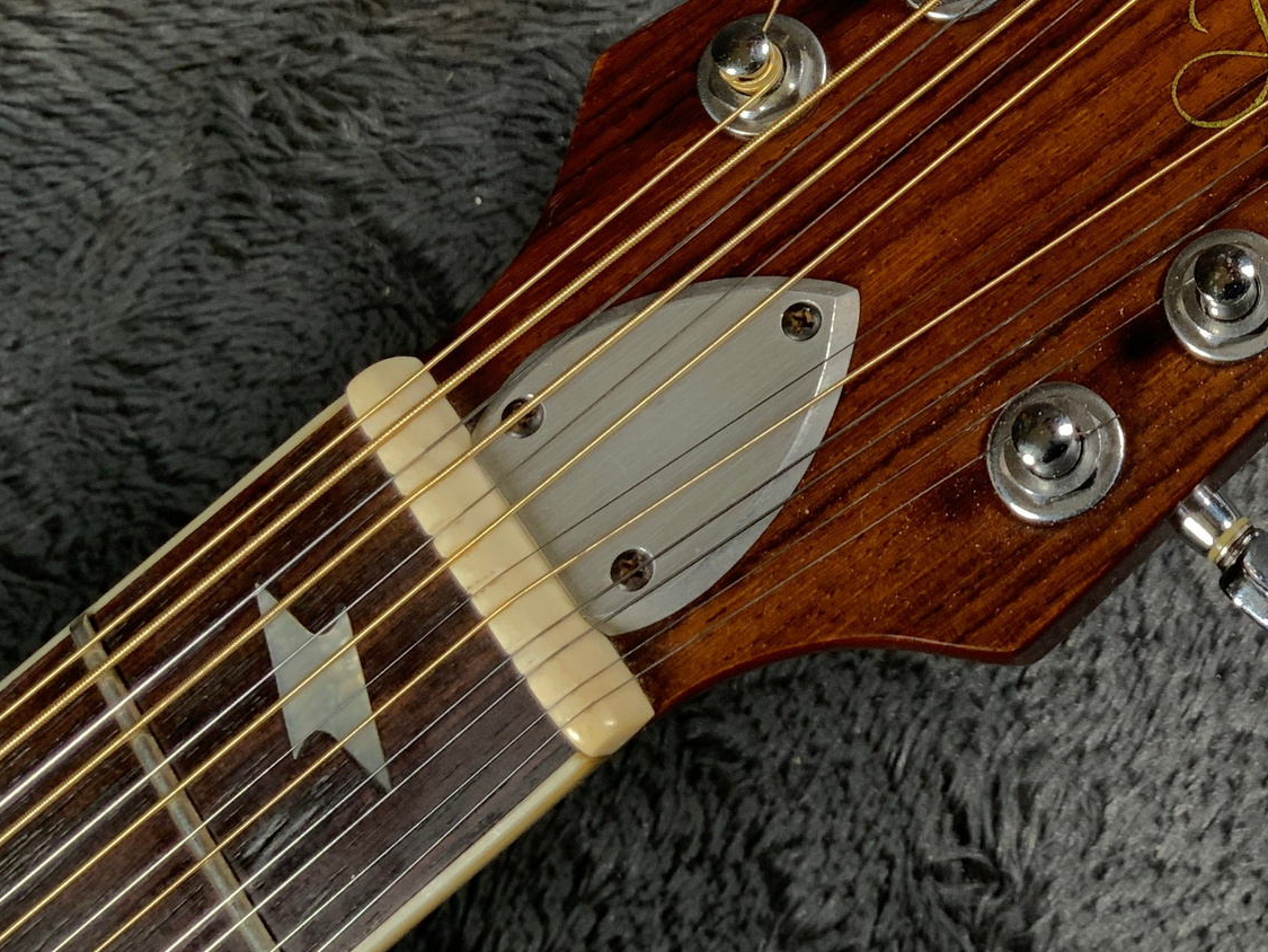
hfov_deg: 27.5
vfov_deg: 21.3
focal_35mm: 66
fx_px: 2418
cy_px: -53
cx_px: 1295
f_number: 1.8
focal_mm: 3
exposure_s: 1/104
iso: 32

Action item: Start at the first line and set down all of the data exactly, passing over the pictures.

Exercise result:
hfov_deg: 27.5
vfov_deg: 21.3
focal_35mm: 66
fx_px: 2418
cy_px: -53
cx_px: 1295
f_number: 1.8
focal_mm: 3
exposure_s: 1/104
iso: 32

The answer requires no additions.